The abuse took place in the living room of the rectory, Hoefgen told investigators.

But Hoefgen was sent by St. John's Abbey to the St. Luke Institute, a church-sponsored treatment center in Maryland for priests accused of sexual abuse, "before a real investigation could start," said Jeffrey Anderson, attorney for the alleged Hastings victim who sued Hoefgen in November. Hoefgen remained there for six months.

Charges never were filed in the Cold Spring case.

Also named in the lawsuit by plaintiff John Doe 27 were St. John's Abbey in Collegeville, Minn., the Archdiocese of St. Paul and Minneapolis, and St. Luke Institute.

The archdiocese installed Hoefgen at St. Boniface after he returned from St. Luke's. Officials did not tell parishioners at St. Boniface of Hoefgen's past abuse, thereby putting other potential victims at risk, the lawsuit alleged.

Hoefgen was removed from St. Elizabeth Ann Seton when the alleged victim in the Cold Spring case filed suit in 1992.

He worked for the next 10 years at Villa Maria retreat center in Frontenac, Minn., and was guest master at St. John's Abbey.

Abbey spokesman Aelred Senna said in a written statement Wednesday that it had not seen the details of the criminal charges against Hoefgen. The abbey had included him on a publicly disclosed list of monks and former monks likely to have sexually abused minors, he said.

Hoefgen was both a Benedictine monk and a priest. He was defrocked and left the Benedictine order in 2012.

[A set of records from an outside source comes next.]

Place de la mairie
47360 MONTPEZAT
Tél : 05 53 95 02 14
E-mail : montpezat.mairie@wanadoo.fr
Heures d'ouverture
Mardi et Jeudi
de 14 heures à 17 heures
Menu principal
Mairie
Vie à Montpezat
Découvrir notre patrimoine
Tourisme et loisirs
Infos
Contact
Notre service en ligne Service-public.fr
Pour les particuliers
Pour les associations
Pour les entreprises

Hoefgen had been working at Washburn-McReavy funeral homes in Minneapolis, but when the lawsuit was filed in November, Bill McReavy said Hoefgen was no longer an employee. He declined to say when Hoefgen left, citing confidentiality.

According to public records, Hoefgen lives at a townhome owned by the Rev. David Ostrowski, pastor of Immaculate Heart of Mary Church in Minnetonka. Ostrowski did not immediately return a call late Wednesday afternoon.